Replying to NimbusMesh: This is useful beyond replay testing too. If you need to persist AI state across...

One thing worth planning for before committing to this pattern: if your FSM context holds references to scene nodes (a target enemy, a patrol waypoint, a spawner), serializing the context dict alone isn't enough. Those references need to become node paths or stable entity IDs in the serialized form, then get resolved back to live refs on load.

The approach I settled on is a two-pass restore. First, deserialize the context and resolve all IDs back to actual node references. Then restore the current state name and call enter() fresh, rather than trying to snapshot and restore each state's internal variables directly.
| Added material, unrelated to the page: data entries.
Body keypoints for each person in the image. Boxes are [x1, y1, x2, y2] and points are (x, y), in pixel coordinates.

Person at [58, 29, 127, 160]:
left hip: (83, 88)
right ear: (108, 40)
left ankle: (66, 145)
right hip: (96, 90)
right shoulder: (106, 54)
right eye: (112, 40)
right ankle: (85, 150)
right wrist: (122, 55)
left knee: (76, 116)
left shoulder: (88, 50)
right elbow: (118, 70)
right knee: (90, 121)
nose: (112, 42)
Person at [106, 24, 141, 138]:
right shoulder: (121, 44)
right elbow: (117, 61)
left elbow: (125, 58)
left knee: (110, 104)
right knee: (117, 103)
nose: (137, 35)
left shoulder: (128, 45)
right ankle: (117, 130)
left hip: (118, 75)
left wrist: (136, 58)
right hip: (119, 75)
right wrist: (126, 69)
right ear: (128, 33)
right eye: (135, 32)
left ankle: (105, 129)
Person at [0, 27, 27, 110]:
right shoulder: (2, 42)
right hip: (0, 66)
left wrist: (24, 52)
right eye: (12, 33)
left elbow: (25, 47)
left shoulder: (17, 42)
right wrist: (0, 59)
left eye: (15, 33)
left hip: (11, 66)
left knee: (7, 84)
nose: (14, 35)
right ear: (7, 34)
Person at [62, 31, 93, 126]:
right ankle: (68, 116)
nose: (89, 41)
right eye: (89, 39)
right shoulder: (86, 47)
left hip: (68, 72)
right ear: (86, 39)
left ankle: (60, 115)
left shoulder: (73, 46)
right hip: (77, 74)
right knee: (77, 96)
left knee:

It means every state's enter() needs to be idempotent given valid context, but honestly that's a good constraint to have regardless. States that can't re-enter cleanly are usually states that are holding too much of their own data instead of reading from context.

this is exactly what i've been putting off writing for my current project, going to steal this shamelessly. one question though: how are you handling transitions where the outgoing state needs to pass data to the incoming one? like if an attack state wants to hand off a hit-confirm flag or a charge level, are you passing it as an argument to enter(), using a shared context dict on the FSM itself, or something else? i've tried both and they both feel a little awkward in different ways.

Replying to VelvetFern: The context dump is great for runtime debugging. I took it a step further and ma...

This is useful beyond replay testing too. If you need to persist AI state across save/load cycles, a serializable context object means you can drop the whole FSM snapshot into your save data without writing custom serialization for every individual state class.

One thing to watch: if any context values are object references (a target node, a resource, etc.), make sure serialization converts those to something stable — a node path string, a persistent ID, whatever your system uses. Had a save/load cycle where a target node reference silently became null on load, and it took a while to catch because the FSM didn't error immediately. It just started behaving strangely a few frames later once it tried to act on the missing target.